By now, this widow had witnessed the supernatural. Now she knew she was seen by God. Now she knew what else God had seen. Now her secret sins lay bare in the light of His gaze, and she can’t escape her guilt.


We know because it’s the first thing out of her mouth when her son dies. She doesn’t react with cries for help or questions about why. Whatever this sin of her past was, it was the first thing to bubble up when her life stopped making sense. It  must have been a well-kept secret, because even Elijah the Prophet seems caught off guard. Even he asks God
“why?”.


It’s a dangerous game–to ask why God lets tragedy happen. To ask why, after God promised to save her son’s life, this widow was left weeping over his dead body. Exposed in her sin. Put to shame by the God she trusted. But as I ponder the mystery of her son’s death, one question is loudest in my mind: If the death of this widow’s son showed her the seriousness of her sin, what did his resurrection show her? What did she learn about forgiveness when she witnessed the Bible’s first resurrection?


She saw what had never been seen before. She saw what the rest of the world would wait millennia to see.
She foreshadowed another widow’s Son who turned His last meal into a feast for His friends. Another Son who showed the world its sin. Another Son whose resurrection would be told among the most distant peoples. 


This widow, with her little act of obedience–this widow who said “yes” to Elijah’s fumbled ask–she was the first to see death lose its sting.


As I write this post, I’m preparing to enter a season of serious support-raising, with a budget that’s double what I’ve raised before. And as I write this, Congress is voting on a debt ceiling deal while an economic crisis hangs in the balance. I don’t know which way it will go.


This is what I do know: I’m glad I didn’t listen three years ago when people told me it was a bad time for fundraising. I’m glad Elijah didn’t listen to his own doubt when God told him to ask a starving widow. I’m glad the Canaanite widow’s God still turns generosity into resurrection. 

 

Come economic collapse or booming stock markets—come dried up brooks or meals brought by ravens—I hope I’ll stand with the Church as we believe God for fundraising that bears the nature of Elijah.

 

Fundraising built on the fervent prayers of the righteous.

 

Fundraising where the still, small voice of God leads.

 

Fundraising where entire households are blessed. Where the desperate witness the miraculous.

 

Fundraising where the sins that have haunted us are brought into the light, and we throw our arms around forgiveness.

 

Fundraising where the forgotten become the heralds of resurrection.

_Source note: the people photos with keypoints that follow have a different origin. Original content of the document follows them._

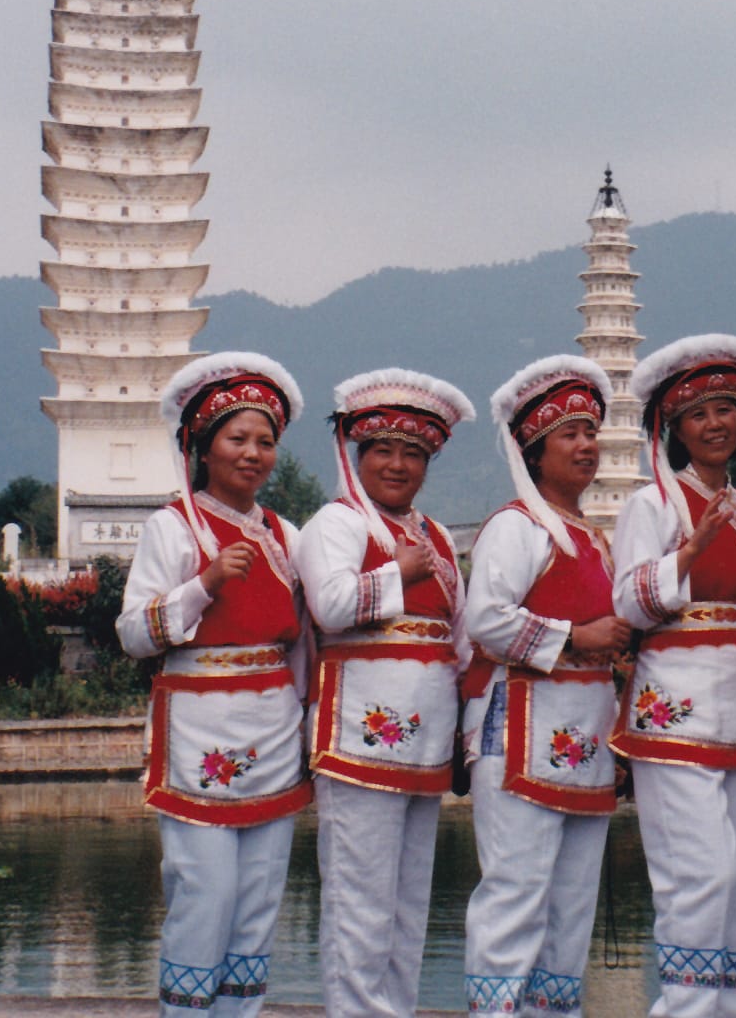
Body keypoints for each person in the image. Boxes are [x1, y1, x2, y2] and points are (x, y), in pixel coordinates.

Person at [115, 352, 313, 1017]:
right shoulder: (171, 528)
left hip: (274, 732)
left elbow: (306, 639)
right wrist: (205, 584)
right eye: (237, 438)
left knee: (259, 900)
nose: (253, 453)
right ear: (202, 447)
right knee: (205, 891)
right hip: (199, 730)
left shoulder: (287, 534)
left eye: (265, 441)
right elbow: (134, 634)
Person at [609, 334, 736, 1018]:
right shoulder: (651, 507)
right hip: (672, 709)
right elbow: (627, 603)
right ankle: (683, 1008)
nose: (716, 424)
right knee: (700, 876)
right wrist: (688, 552)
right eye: (699, 414)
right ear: (674, 430)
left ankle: (728, 1009)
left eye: (726, 409)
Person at [292, 367, 475, 1018]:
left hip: (426, 746)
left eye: (414, 453)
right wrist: (395, 569)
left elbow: (462, 638)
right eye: (383, 449)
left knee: (407, 907)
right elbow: (332, 606)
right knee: (359, 904)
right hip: (358, 743)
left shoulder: (441, 537)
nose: (398, 464)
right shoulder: (335, 525)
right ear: (357, 454)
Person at [460, 355, 634, 1015]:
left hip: (585, 740)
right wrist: (577, 636)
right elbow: (486, 620)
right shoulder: (518, 527)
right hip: (521, 733)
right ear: (534, 451)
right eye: (570, 434)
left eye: (592, 432)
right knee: (515, 895)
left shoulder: (593, 538)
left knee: (570, 911)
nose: (587, 445)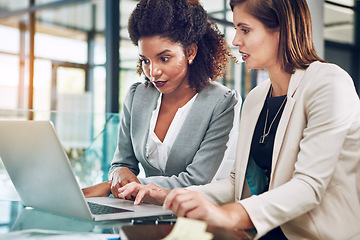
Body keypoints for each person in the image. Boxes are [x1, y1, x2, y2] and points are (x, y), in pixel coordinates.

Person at [116, 0, 360, 239]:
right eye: (236, 30)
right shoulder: (255, 99)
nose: (235, 41)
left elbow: (309, 186)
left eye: (245, 30)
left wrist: (228, 216)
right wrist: (164, 195)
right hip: (265, 233)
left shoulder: (328, 83)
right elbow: (236, 184)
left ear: (281, 29)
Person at [82, 0, 239, 199]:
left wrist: (118, 186)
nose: (153, 72)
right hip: (141, 213)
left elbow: (196, 180)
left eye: (164, 58)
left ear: (190, 52)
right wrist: (117, 173)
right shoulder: (137, 96)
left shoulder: (222, 102)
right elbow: (121, 163)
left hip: (192, 218)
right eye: (145, 61)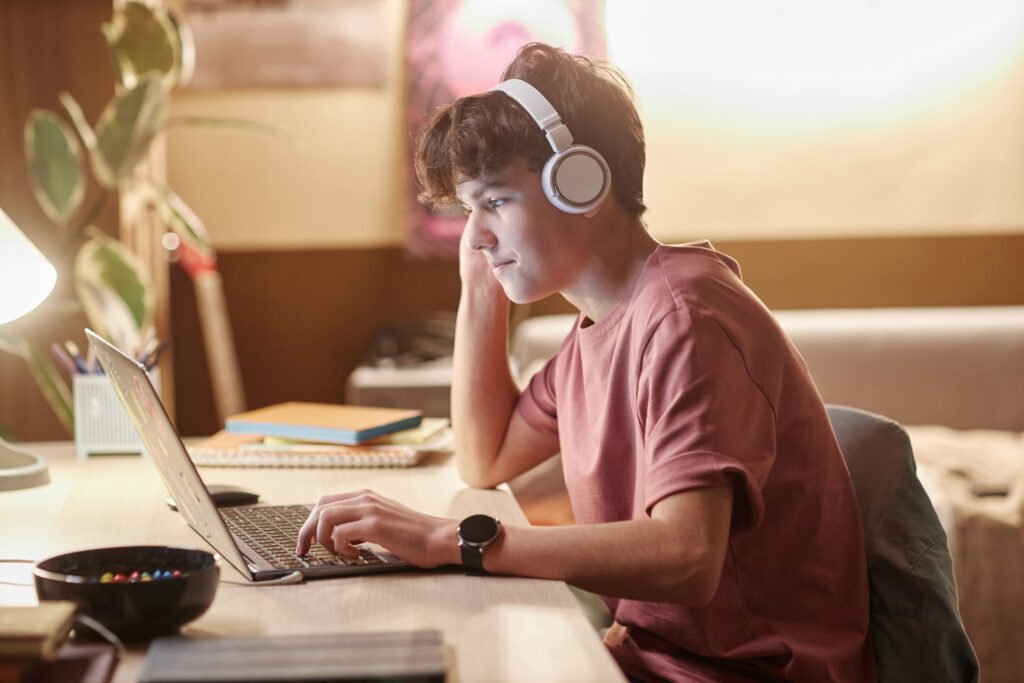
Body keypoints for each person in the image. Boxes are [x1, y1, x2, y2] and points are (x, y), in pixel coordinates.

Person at [297, 42, 876, 682]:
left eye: (495, 202)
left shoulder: (685, 318)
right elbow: (484, 456)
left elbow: (689, 555)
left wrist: (450, 541)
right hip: (649, 659)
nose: (477, 235)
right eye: (469, 211)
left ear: (580, 183)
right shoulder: (598, 327)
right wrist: (480, 285)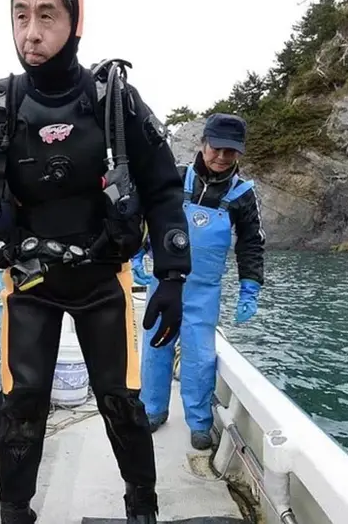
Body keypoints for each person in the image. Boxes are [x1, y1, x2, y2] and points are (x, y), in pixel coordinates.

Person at [0, 0, 192, 524]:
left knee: (121, 403)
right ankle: (14, 514)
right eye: (20, 17)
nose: (31, 32)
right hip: (30, 283)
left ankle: (141, 510)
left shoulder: (113, 100)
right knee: (21, 406)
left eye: (47, 15)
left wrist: (172, 275)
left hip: (103, 279)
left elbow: (165, 186)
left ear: (75, 23)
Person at [141, 113, 265, 450]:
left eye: (231, 152)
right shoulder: (176, 178)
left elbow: (251, 241)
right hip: (163, 282)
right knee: (156, 346)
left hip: (204, 292)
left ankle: (199, 421)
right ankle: (152, 409)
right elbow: (148, 216)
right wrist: (139, 253)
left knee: (200, 356)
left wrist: (249, 286)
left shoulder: (242, 194)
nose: (223, 157)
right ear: (203, 143)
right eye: (217, 148)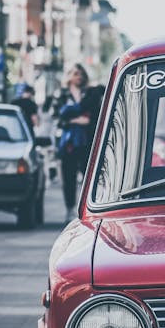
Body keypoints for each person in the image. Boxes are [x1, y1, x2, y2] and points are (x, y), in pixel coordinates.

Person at [53, 64, 93, 223]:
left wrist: (73, 118)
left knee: (87, 177)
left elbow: (93, 115)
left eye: (81, 73)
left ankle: (87, 209)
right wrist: (77, 120)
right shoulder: (61, 94)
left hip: (85, 141)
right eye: (76, 73)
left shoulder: (88, 93)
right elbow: (57, 117)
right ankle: (70, 209)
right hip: (68, 143)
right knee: (68, 178)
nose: (79, 77)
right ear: (69, 75)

Fundraising where knees bow and tongues confess, “Now I know that the word of the Lord is truth.”

 

It’s an idealistic vision, we’re tempted to think. A romanticized display of faith that worked in Elijah’s day, but won’t work in ours. Not in the era of namestorming and awkward phone calls. Not with our monthly budget goals and stammering asks. Not when it’s a rookie missionary instead of a prophet who calls down fire from heaven.

 

To that, the Bible has one resounding answer. A promise that invites us into something better than weary, heavy-laden fundraising. A promise that I hope will sustain me in a few months when my budget doubles. The unwavering promise of God to every anxious support-raiser.

 

Elijah was a man with a nature like ours.